En una declaración de fuerte contenido político y social, se denunciaron las muertes de Víctor Hugo Navas en un centro de reclusión, calificado por el emisor como un centro de tortura, y de su madre, Carmen Teresa. En la intervención se vinculó directamente al chavismo con estos hechos, afirmando que representan una política de persecución y de pérdidas humanas que afecta a las familias del país.

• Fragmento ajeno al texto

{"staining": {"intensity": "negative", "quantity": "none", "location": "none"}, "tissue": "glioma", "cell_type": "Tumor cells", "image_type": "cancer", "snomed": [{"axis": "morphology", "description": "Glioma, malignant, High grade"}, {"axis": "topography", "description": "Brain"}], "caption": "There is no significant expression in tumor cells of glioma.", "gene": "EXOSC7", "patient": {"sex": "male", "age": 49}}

Durante el pronunciamiento, se hizo referencia a la indignación de la juventud venezolana ante la pérdida de vidas como las de Basilio Da Costa y Robert Redman, ocurridas en contextos de protesta. Asimismo, se criticó que el suceso coincidiera con la celebración de cumpleaños de un alto funcionario del gobierno, identificado como el señor Rodríguez.
El vocero, Miguel Ángel Suárez, manifestó el temor generalizado de las familias por la seguridad de los jóvenes frente a lo que describió como un sistema totalitario. Frente a esta situación, se emitió un ultimátum de 10 días para establecer una mesa de resolución, con la exigencia prioritaria de liberar de inmediato a los detenidos por motivos políticos. De no obtenerse una respuesta, se anunció la continuidad de las movilizaciones ciudadanas en las calles.
Los estudiantes realizaron un homenaje en la Plaza El Rectorado de la UCV y posteriormente se movilizaron hasta la autopista Gran Cacique Guaicaipuro. Minutos después, se trasladaron hasta el Sebin.
Al llegar al lugar, funcionarios de la PNB tenían instalado un piquete policial frente a la estación Zona Rental del metro de Caracas para impedir la movilización de los estudiantes hasta las puertas del SEBIN.
Estudiantes forcejearon con los funcionarios policiales para tratar de romper el piquete policial y avanzar hasta la sede del Sebin, pero fue impedido. En el hecho, resultó retenido por breves minutos el presidente de la FCU-UCV, Miguelangel Suárez.